▶ Assignment
The number of lines below that contain the word "Ingaí" is all that the answer should hold.

Start of Block

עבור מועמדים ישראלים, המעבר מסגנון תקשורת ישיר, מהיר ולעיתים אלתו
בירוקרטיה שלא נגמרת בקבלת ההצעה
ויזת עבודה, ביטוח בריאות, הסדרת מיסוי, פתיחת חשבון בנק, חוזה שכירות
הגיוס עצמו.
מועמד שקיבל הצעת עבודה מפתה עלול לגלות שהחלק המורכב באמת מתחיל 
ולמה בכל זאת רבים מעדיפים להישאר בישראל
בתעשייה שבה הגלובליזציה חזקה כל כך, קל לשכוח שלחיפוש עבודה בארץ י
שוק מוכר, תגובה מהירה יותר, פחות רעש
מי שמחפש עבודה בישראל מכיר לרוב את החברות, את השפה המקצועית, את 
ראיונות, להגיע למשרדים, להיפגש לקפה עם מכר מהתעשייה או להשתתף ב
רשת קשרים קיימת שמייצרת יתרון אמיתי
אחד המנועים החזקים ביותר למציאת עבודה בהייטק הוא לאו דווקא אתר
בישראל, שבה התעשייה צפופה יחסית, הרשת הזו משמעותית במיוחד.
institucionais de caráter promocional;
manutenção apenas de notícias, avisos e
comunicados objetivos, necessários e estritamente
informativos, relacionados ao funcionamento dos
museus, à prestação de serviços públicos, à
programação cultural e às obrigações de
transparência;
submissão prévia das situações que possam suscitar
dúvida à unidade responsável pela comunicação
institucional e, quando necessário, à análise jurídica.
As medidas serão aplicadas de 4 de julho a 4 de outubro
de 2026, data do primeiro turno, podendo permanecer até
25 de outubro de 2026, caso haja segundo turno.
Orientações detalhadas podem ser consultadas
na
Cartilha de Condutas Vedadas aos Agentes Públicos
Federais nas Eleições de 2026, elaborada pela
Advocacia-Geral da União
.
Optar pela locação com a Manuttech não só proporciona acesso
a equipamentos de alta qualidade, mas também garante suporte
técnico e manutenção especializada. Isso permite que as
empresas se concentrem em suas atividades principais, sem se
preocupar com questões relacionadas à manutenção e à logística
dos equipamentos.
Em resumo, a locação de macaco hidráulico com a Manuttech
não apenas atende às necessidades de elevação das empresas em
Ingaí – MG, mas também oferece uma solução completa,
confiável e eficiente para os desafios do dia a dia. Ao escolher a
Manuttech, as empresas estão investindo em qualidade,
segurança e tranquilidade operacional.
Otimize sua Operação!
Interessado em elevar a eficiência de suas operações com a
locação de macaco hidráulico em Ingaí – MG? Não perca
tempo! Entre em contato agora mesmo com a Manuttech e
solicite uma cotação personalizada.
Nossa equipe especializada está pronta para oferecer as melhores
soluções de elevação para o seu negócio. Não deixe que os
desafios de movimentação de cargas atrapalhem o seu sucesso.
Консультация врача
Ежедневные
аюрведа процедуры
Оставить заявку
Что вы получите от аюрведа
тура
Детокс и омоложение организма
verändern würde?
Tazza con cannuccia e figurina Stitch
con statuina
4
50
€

End of Block

▶ Result
2